**Texte du document:**
Retrouver l’unité de la foi et de la charité

Nous avons interrogé Philippe d’Iribarne, sociologue et directeur de recherches au CNRS, à propos de son dernier ouvrage: Au-delà des fractures chrétiennes.

L’Eglise contemporaine semble extrêmement fracturée. Est-ce une nouveauté ou bien l’Eglise a-t-elle toujours été divisée?

Effectivement, au cours de l’Histoire, l’Eglise s’est souvent divisée avec des conséquences souvent dramatiques. Pensons à la crise arienne, au grand schisme entre l’Orient et l’Occident, à l’apparition du protestantisme, aux guerres de religion, à l’hérésie cathare, à la crise janséniste, à l’opposition, en France, entre prêtres jureurs, acceptant la Constitution civile du clergé, et prêtres réfractaires, à la crise moderniste, à la condamnation de l’Action française. Chaque fois, on voit émerger un courant  qui se dit porteur d’un christianisme plus authentique, plus pur, débarrassé des tares de l’institution. Des causes temporelles peuvent être en cause, ou l’attachement à des cultures conduisant à des interprétations différentes de l’enseignement du Christ et des visions différentes de celui-ci. Ces divisions sont plus ou moins pérennes. On en voit disparaître avec le temps, du fait qu’un des camps en présence à été éradiqué, comme pour les cathares, ou que le sujet d’opposition a disparu, comme pour la Constitution civile du clergé, ou encore que les tenants de camps opposés se sont engagés dans une démarche de réconciliation, comme entre calvinistes et luthériens. Mais d’autres divisions réapparaissent.

De nos jours, la fracture dominante est liée à l’émergence d’un nouveau christianisme dont le cœur est la référence à un accueil inconditionnel de l’autre, qu’il soit immigré, homosexuel, fidèle d’une autre religion ou délinquant. Ce christianisme est en phase avec l’idéologie postmoderne qui défend une société « inclusive » reconnaissant l’égale valeur de toutes les cultures, de toutes les religions, de tous les choix de vie et affirme que tout le mal du monde vient de « dominants », hommes, blancs, hétérosexuels, coupables d’être racistes, sexistes, homophobes, islamophobes, etc., les « dominés » étant vus de leur côté de pures victimes. Une partie des chrétiens, dits « progressistes », se sont ralliés à cette vision. D’autres, au contraire, dits « traditionalistes », la refusent. Ils défendent une « civilisation chrétienne » menacée par la constitution d’une société « permissive »qui rejette la dimension exigente des enseignements du Christ, et dénoncent la tendance à brader ce qui est propre au christianisme, dont le caractère central de la Croix, au nom du « dialogue » entre religions. C’est avec cette fracture que nous avons à vivre de nos jours.

Sur quelles bases pensez-vous que l’unité pourrait se (re)faire?

**Données sources:**
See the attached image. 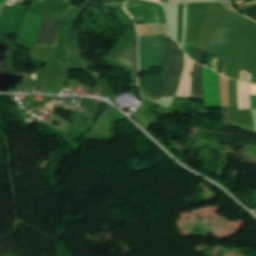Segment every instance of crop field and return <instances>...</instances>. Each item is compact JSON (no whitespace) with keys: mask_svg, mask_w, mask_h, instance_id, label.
Here are the masks:
<instances>
[{"mask_svg":"<svg viewBox=\"0 0 256 256\" xmlns=\"http://www.w3.org/2000/svg\"><path fill=\"white\" fill-rule=\"evenodd\" d=\"M163 48L164 43H160L156 36L140 37L141 71L162 65Z\"/></svg>","mask_w":256,"mask_h":256,"instance_id":"obj_4","label":"crop field"},{"mask_svg":"<svg viewBox=\"0 0 256 256\" xmlns=\"http://www.w3.org/2000/svg\"><path fill=\"white\" fill-rule=\"evenodd\" d=\"M158 77H152V78H148V79H141L140 78L139 85H140V89H141L142 93L149 96V94L151 93Z\"/></svg>","mask_w":256,"mask_h":256,"instance_id":"obj_12","label":"crop field"},{"mask_svg":"<svg viewBox=\"0 0 256 256\" xmlns=\"http://www.w3.org/2000/svg\"><path fill=\"white\" fill-rule=\"evenodd\" d=\"M246 2L252 1V0H245Z\"/></svg>","mask_w":256,"mask_h":256,"instance_id":"obj_19","label":"crop field"},{"mask_svg":"<svg viewBox=\"0 0 256 256\" xmlns=\"http://www.w3.org/2000/svg\"><path fill=\"white\" fill-rule=\"evenodd\" d=\"M241 20L233 17L225 10L220 23L216 27L214 34L208 44V67L220 72L224 50L229 42L230 36Z\"/></svg>","mask_w":256,"mask_h":256,"instance_id":"obj_2","label":"crop field"},{"mask_svg":"<svg viewBox=\"0 0 256 256\" xmlns=\"http://www.w3.org/2000/svg\"><path fill=\"white\" fill-rule=\"evenodd\" d=\"M204 51L200 48H196V62L202 64Z\"/></svg>","mask_w":256,"mask_h":256,"instance_id":"obj_14","label":"crop field"},{"mask_svg":"<svg viewBox=\"0 0 256 256\" xmlns=\"http://www.w3.org/2000/svg\"><path fill=\"white\" fill-rule=\"evenodd\" d=\"M110 59L124 63L134 70L133 85H137V77L139 71L137 59V33L136 31L126 34V37L120 39L117 46L111 52Z\"/></svg>","mask_w":256,"mask_h":256,"instance_id":"obj_3","label":"crop field"},{"mask_svg":"<svg viewBox=\"0 0 256 256\" xmlns=\"http://www.w3.org/2000/svg\"><path fill=\"white\" fill-rule=\"evenodd\" d=\"M127 5L145 9V13H146V17L148 19V23H160L159 20H158L156 8L136 5V4H132V3H129V2L127 3Z\"/></svg>","mask_w":256,"mask_h":256,"instance_id":"obj_11","label":"crop field"},{"mask_svg":"<svg viewBox=\"0 0 256 256\" xmlns=\"http://www.w3.org/2000/svg\"><path fill=\"white\" fill-rule=\"evenodd\" d=\"M60 19L52 21L44 17L39 29L36 46H55Z\"/></svg>","mask_w":256,"mask_h":256,"instance_id":"obj_7","label":"crop field"},{"mask_svg":"<svg viewBox=\"0 0 256 256\" xmlns=\"http://www.w3.org/2000/svg\"><path fill=\"white\" fill-rule=\"evenodd\" d=\"M196 43L185 42L184 50L194 60V46Z\"/></svg>","mask_w":256,"mask_h":256,"instance_id":"obj_13","label":"crop field"},{"mask_svg":"<svg viewBox=\"0 0 256 256\" xmlns=\"http://www.w3.org/2000/svg\"><path fill=\"white\" fill-rule=\"evenodd\" d=\"M202 82L206 108L221 107L219 92V74L203 67Z\"/></svg>","mask_w":256,"mask_h":256,"instance_id":"obj_5","label":"crop field"},{"mask_svg":"<svg viewBox=\"0 0 256 256\" xmlns=\"http://www.w3.org/2000/svg\"><path fill=\"white\" fill-rule=\"evenodd\" d=\"M110 107L111 106H109L108 104L100 101L90 120V123L97 126V124L100 122V120L103 118V116L106 114Z\"/></svg>","mask_w":256,"mask_h":256,"instance_id":"obj_10","label":"crop field"},{"mask_svg":"<svg viewBox=\"0 0 256 256\" xmlns=\"http://www.w3.org/2000/svg\"><path fill=\"white\" fill-rule=\"evenodd\" d=\"M86 67H96L94 62L84 60Z\"/></svg>","mask_w":256,"mask_h":256,"instance_id":"obj_17","label":"crop field"},{"mask_svg":"<svg viewBox=\"0 0 256 256\" xmlns=\"http://www.w3.org/2000/svg\"><path fill=\"white\" fill-rule=\"evenodd\" d=\"M7 2H8V0H0V15H1L3 9L5 8Z\"/></svg>","mask_w":256,"mask_h":256,"instance_id":"obj_15","label":"crop field"},{"mask_svg":"<svg viewBox=\"0 0 256 256\" xmlns=\"http://www.w3.org/2000/svg\"><path fill=\"white\" fill-rule=\"evenodd\" d=\"M92 99L81 98L79 105L84 106V109L87 110L86 113L74 111L72 115V122L81 124L84 127H88V122L94 112L96 104L91 103Z\"/></svg>","mask_w":256,"mask_h":256,"instance_id":"obj_8","label":"crop field"},{"mask_svg":"<svg viewBox=\"0 0 256 256\" xmlns=\"http://www.w3.org/2000/svg\"><path fill=\"white\" fill-rule=\"evenodd\" d=\"M202 67L195 64L193 78H192V93L191 97H203V89L201 82Z\"/></svg>","mask_w":256,"mask_h":256,"instance_id":"obj_9","label":"crop field"},{"mask_svg":"<svg viewBox=\"0 0 256 256\" xmlns=\"http://www.w3.org/2000/svg\"><path fill=\"white\" fill-rule=\"evenodd\" d=\"M183 66V51L179 44L166 35L163 72L149 98L159 100L161 96L175 95Z\"/></svg>","mask_w":256,"mask_h":256,"instance_id":"obj_1","label":"crop field"},{"mask_svg":"<svg viewBox=\"0 0 256 256\" xmlns=\"http://www.w3.org/2000/svg\"><path fill=\"white\" fill-rule=\"evenodd\" d=\"M84 11V10H83ZM82 10L71 8L67 20V27L65 32L66 51L73 57L81 59L80 51V32H74V25Z\"/></svg>","mask_w":256,"mask_h":256,"instance_id":"obj_6","label":"crop field"},{"mask_svg":"<svg viewBox=\"0 0 256 256\" xmlns=\"http://www.w3.org/2000/svg\"><path fill=\"white\" fill-rule=\"evenodd\" d=\"M124 4H108V6L115 7V8H122Z\"/></svg>","mask_w":256,"mask_h":256,"instance_id":"obj_18","label":"crop field"},{"mask_svg":"<svg viewBox=\"0 0 256 256\" xmlns=\"http://www.w3.org/2000/svg\"><path fill=\"white\" fill-rule=\"evenodd\" d=\"M251 108H256V95H251Z\"/></svg>","mask_w":256,"mask_h":256,"instance_id":"obj_16","label":"crop field"}]
</instances>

**Consigne:** Pouvez-vous mettre à jour le passage de l'entretien qui commence aux mots « Retrouver l’unité de » et s'arrête après « toujours été divisée? », en le réécrivant avec « actuelle » à la place de « contemporaine » ? Les entrées forment un matériau à part, indépendant de l'entretien.

**Résultat obtenu:**
Retrouver l’unité de la foi et de la charité

Nous avons interrogé Philippe d’Iribarne, sociologue et directeur de recherches au CNRS, à propos de son dernier ouvrage: Au-delà des fractures chrétiennes.

L’Eglise actuelle semble extrêmement fracturée. Est-ce une nouveauté ou bien l’Eglise a-t-elle toujours été divisée?